Over at Uncommon Descent, DaveScot has given what must be an overwhelmingly satisfactory reply to the point I made about “Intelligent Design Criminology“, since all of the comments have been favorable and none critical.
[If your sarcasm detector was not activated while reading this post, please activate it now and begin again at the top. Thank you.]
More seriously, DaveScot’s response is so utterly off target as to raise the question whether he is deliberately obfuscating. He admits that the trail has not gone cold as far as scientific exploration of evolution is concerned. He tries to make an analogy with claiming a person was killed by accident that actually hurts his point, for several reasons. First, in many cases, even where murder might seem likely, ‘accidental death’ is considered if there are other reasons for doing so, such as there being no explanation how any other person could have entered the room, for instance. Murder investigations occasionally lead to the conclusion ‘bizarre accident’; they never lead us to supernatural or extraterrestrial murders, nor should they. Criminology, like most sciences and other disciplines that involve critical investigation, deals with matters as far as the surprising natural. It doesn’t go further. Second, science is not committed to the view that life was an “accident”. That is certainly possible, but it is also possible that the production of organic molecules and their eventual synthesis into living things is fundamentally rooted in the basic laws and functioning of the universe. If so, then this cannot be called an “accident” any more than rain can. We usually don’t call rain an accident, because it occurs regularly and naturally according to explicable processes.

Raw data —
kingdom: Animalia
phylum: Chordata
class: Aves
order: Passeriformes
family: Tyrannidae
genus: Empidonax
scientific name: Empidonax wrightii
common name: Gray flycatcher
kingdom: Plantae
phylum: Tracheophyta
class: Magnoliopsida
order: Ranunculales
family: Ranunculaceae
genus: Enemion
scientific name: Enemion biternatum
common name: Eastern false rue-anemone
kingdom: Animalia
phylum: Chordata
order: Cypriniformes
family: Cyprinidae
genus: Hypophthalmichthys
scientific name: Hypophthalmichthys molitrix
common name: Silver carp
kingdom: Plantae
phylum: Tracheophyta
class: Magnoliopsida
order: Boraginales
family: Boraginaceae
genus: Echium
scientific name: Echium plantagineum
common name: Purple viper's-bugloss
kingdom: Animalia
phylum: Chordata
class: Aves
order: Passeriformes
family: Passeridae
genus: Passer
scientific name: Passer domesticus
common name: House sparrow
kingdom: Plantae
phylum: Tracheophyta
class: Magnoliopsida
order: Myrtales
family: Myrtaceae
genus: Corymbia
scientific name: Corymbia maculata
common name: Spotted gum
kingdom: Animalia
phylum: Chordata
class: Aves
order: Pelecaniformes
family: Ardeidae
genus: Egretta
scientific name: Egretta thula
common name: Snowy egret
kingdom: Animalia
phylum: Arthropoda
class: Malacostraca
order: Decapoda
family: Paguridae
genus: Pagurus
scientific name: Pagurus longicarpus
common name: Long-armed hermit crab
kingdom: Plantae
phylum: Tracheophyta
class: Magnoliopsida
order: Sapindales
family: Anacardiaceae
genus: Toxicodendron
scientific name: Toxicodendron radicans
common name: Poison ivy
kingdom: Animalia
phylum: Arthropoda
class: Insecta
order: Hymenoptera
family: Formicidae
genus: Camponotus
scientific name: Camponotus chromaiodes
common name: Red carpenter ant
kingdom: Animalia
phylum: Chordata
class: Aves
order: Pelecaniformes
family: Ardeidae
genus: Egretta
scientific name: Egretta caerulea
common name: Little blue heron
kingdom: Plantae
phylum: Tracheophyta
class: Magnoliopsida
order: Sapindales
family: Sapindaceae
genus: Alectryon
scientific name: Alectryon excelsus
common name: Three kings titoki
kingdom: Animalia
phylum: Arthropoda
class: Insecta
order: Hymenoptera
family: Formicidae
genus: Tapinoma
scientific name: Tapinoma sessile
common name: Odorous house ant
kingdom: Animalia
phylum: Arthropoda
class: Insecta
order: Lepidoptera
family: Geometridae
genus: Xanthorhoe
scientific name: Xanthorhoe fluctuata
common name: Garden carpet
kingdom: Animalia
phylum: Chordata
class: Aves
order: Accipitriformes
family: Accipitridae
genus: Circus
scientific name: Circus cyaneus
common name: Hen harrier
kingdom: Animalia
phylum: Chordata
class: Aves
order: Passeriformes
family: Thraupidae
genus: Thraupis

Actions to take —
a. Translate this sentence from the blog post into Spanish: "We usually don’t call rain an accident, because it occurs regularly and naturally according to explicable processes."
b. Print the blog post word for word, starting with "Over at Uncommon" and going on through "and none critical.".
Work only from the blog post, not from the entries.

Responses in order —
a. Por lo general no llamamos accidente a la lluvia, porque ocurre de manera regular y natural según procesos explicables.

b.
Over at Uncommon Descent, DaveScot has given what must be an overwhelmingly satisfactory reply to the point I made about “Intelligent Design Criminology“, since all of the comments have been favorable and none critical.